Last Tuesday evening I was hanging out with few fellows from the WordPress community. At some point of time I, Obenland, Kirk and Siobhan got into the themes territory and I shared my opinion on the WordPress theme markets and directories.
Whenever my company receives a request for proposal for a small/mid-level site, we tend to navigate users to a set of themes for them to pick from while using the site. We don’t have a dedicated in-house designer so it makes more sense for us to focus on the development and start from a decent theme and go from there (child theme with all required additions from the client).
For the last few years I have been browsing several places for themes.
WooThemes – you all know them, and they have quite a few themes to pick from. My subscription allows me to pay a few bucks a month and have constant access to all of their themes for updates and new sites to be built as well.
ThemeForest – before anyone tries to punch me in the face, let me explain. ThemeForest have tons of themes, and as a developer I’ve been impressed not once and twice by various innovative aspects of the admin creation, page templates switching, custom scripts for tons of things trying to bring new features around the limitations of WordPress. I would definitely label some of the authors as being fluent in creativity and being constantly on the cutting edge, implementing things before they even become trendy.

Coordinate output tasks
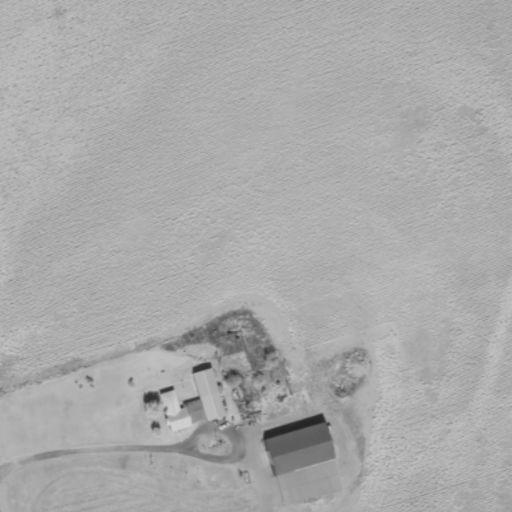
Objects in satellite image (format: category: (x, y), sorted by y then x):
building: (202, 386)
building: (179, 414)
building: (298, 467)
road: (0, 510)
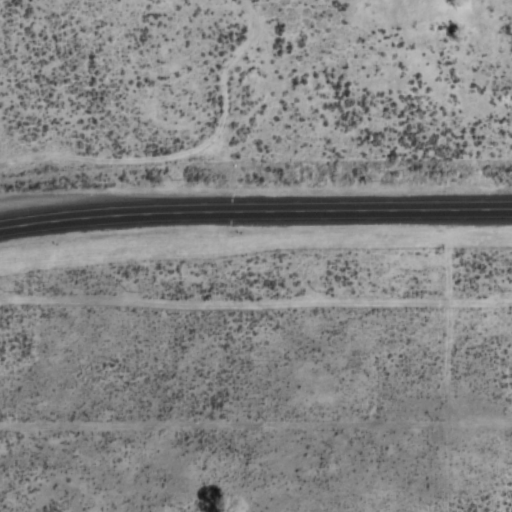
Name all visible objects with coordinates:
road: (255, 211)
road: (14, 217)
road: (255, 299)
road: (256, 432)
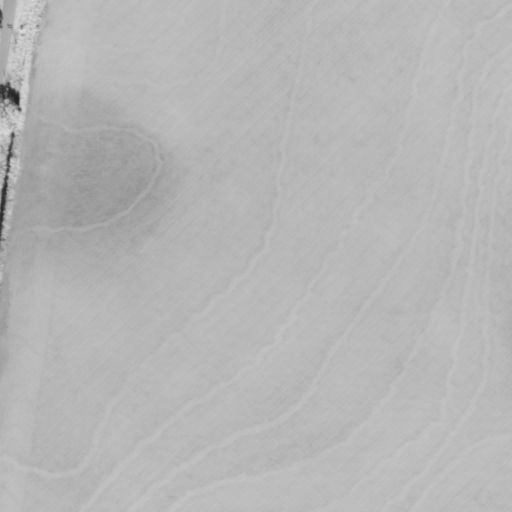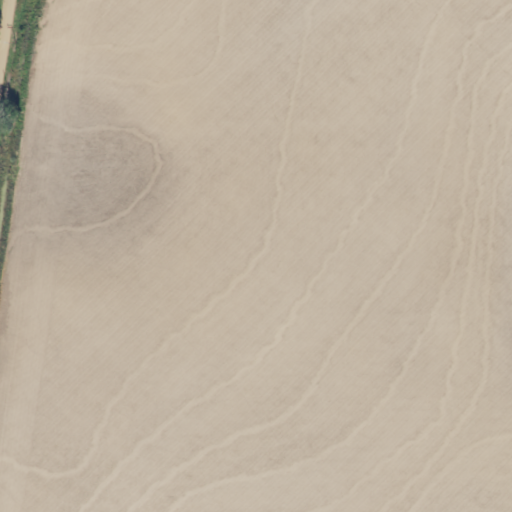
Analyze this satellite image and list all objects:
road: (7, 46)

==

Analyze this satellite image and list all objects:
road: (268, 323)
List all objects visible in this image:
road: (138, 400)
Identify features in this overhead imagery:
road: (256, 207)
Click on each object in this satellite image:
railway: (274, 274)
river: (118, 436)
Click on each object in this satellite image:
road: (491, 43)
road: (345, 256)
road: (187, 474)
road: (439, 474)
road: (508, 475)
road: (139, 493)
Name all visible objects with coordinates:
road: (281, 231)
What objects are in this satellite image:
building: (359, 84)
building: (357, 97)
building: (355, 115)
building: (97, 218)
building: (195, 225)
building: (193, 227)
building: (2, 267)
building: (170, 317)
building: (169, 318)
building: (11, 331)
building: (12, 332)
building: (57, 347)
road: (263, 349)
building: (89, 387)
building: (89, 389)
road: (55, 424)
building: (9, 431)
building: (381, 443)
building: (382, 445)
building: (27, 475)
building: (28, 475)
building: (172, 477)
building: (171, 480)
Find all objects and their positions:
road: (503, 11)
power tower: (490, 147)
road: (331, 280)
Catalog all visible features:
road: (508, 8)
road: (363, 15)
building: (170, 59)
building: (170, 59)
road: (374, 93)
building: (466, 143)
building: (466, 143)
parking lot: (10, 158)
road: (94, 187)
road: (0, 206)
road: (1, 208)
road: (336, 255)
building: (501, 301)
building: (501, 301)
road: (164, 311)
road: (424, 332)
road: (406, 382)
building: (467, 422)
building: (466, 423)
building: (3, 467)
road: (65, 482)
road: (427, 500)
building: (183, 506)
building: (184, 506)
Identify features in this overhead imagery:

### To do
Carry the blog post about WordPress theme marketplaces further, picking up right after its last sentence.

### Answer for the task
Elegant Themes – a collection of themes with various options and decent look-and-feel.
Mojo Themes – another market, actually a network of resources together with a marketplace, similar to ThemeForest in practice.
Unfortunately, I have struggled with themes from each and every market from the list. Incompatible themes with plugins (or even throwing notices/warnings on activation), non-satisfying code quality (awful at times, ThemeForest new authors in particular), messy concepts of responsive design, poorly handled or coded theme options, failing performance.
The WordPress.org Theme Directory
The WordPress.org Theme Directory is well known for it’s support for installing free themes from within every WordPress.org installation. It’s quality level is carefully controlled by the industry, or rather the Theme Reviewers Team. I have reviewed over 100 themes as a part of the team (and few dozens for clients) to ensure that the quality matches the industry standards and takes them to the next level.
However, due to the limited number of reviewers and the hundreds of requirements, in addition to the free concept of releasing themes, there aren’t as many impressive resources as I would like to see. Most themes are simple blogging themes, there is no much innovation in business, CMS, magazine, commerce-supported or whatever themes there and the design seems to be mostly outdated, as the majority of the authors are mainly developers (to keep in tact with the development standards). There are some exceptions, of course, but it’s also hard to find a jewelry in the pack of reviewed themes.
My preferred theme vendor is WooThemes. My blog here runs one of their themes, so do few of our business sites and many sites for our clients. I am happy with the WooThemes community and their activity when it comes to support and communications, and the unified theme framework is easier to manage. We suggest a large number of themes for clients without having to learn everything from ground zero while building a new site.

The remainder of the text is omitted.